Your October Creativity Mini-Challenge + New, Exclusive Short Story by Me!
+ A quick, 5-minute creative hit to kick off your weekend
Hello, Protagonists! In this post, you’ll find:
🤓 What I’m Reading This Week
🎉 5-minute Creativity Mini-Challenge
✍🏼 A new short story by me (published exclusively here on CREATIVE. INSPIRED. HAPPY)
🤓 What I’m Reading This Week
All the Colors of the Dark by Chris Whitaker - this is a heavy book so you have to be in the right headspace for it (it’s about a serial killer who abducts teenagers in a small, impoverished town), but Whitaker writes in that slower, literary-meets-commercial pace that seems to be rarer these days (because of people’s shortened attention spans), and I’m enjoying the different rhythm of this novel. His other novel, We Begin at the End, was painfully beautiful, so I was eager to read his new one.
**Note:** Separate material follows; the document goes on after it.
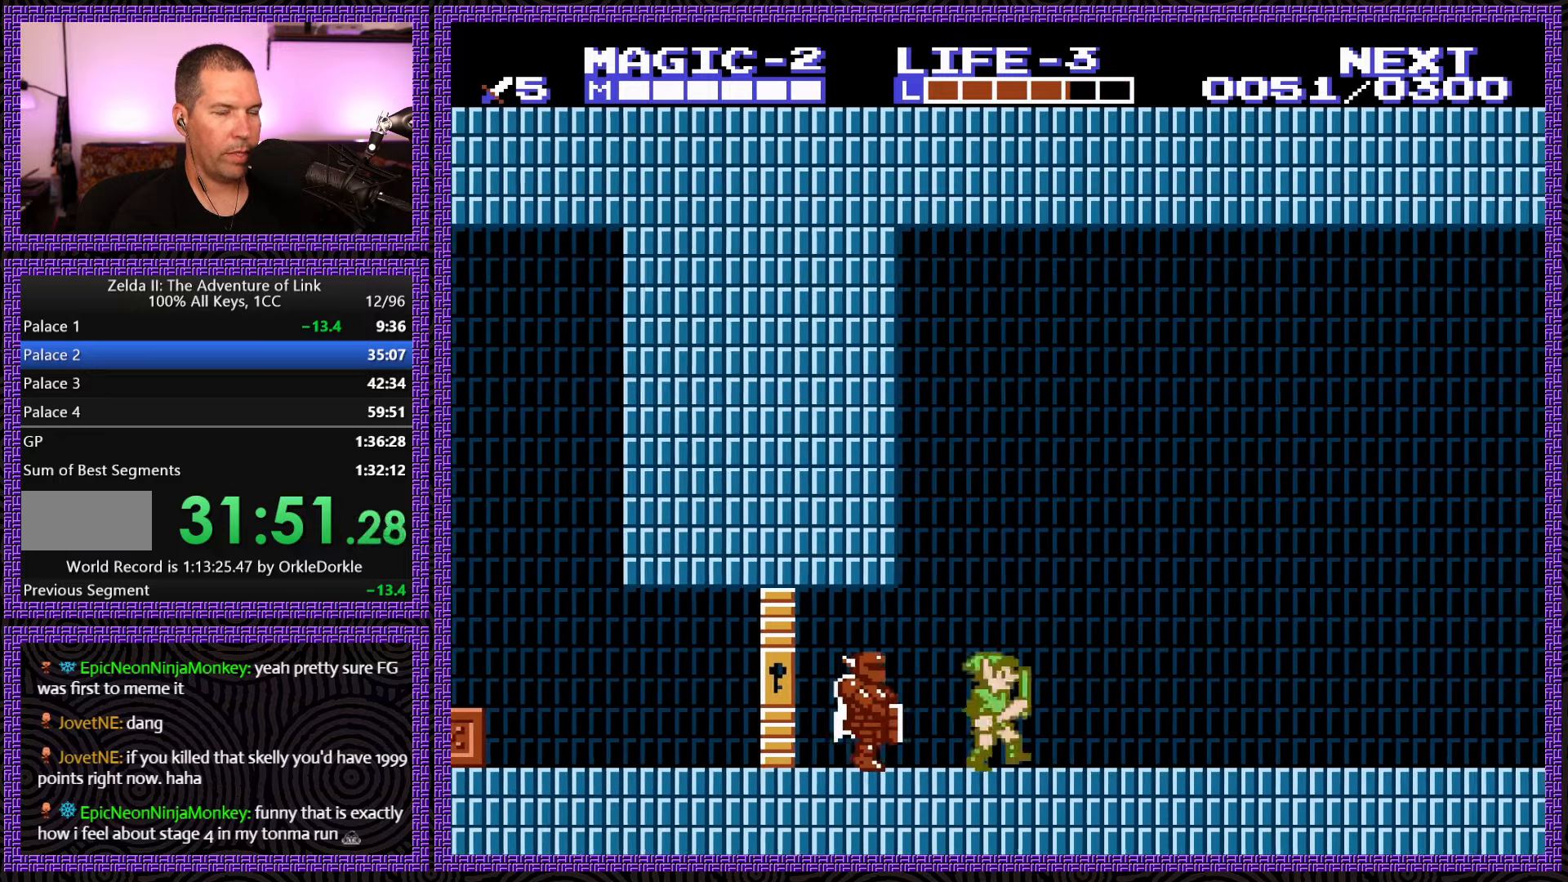
{"buttons": ["DPAD_LEFT"], "events": [[84, "DPAD_RIGHT", "up"], [200, "DPAD_LEFT", "down"], [300, "A", "down"], [334, "DPAD_LEFT", "up"], [467, "A", "up"], [467, "DPAD_LEFT", "down"]]}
“Chloe Gong’s Guide to an Author’s (Extremely) Online Life” - (article, Elle Magazine) - I’ve known Chloe for a few years now (we did an event together in San Francisco), and this was a really interesting interview about how she began as a BookTok star but is now shedding that label while still being very accessible on social media.
“Why the Tomato was Feared in Europe for More Than 200 Years” - I read a lot of stuff across lots of topics, so sometimes you’ll get articles from me like this, haha. But hey, you never know what’s going to spark your next book idea, right?
🎉 Your October Creativity Mini-Challenge
It’s a common myth that creativity has to be a huge undertaking. I actually believe we can spark it with just small moments, and anyone can do it, not just professional artists.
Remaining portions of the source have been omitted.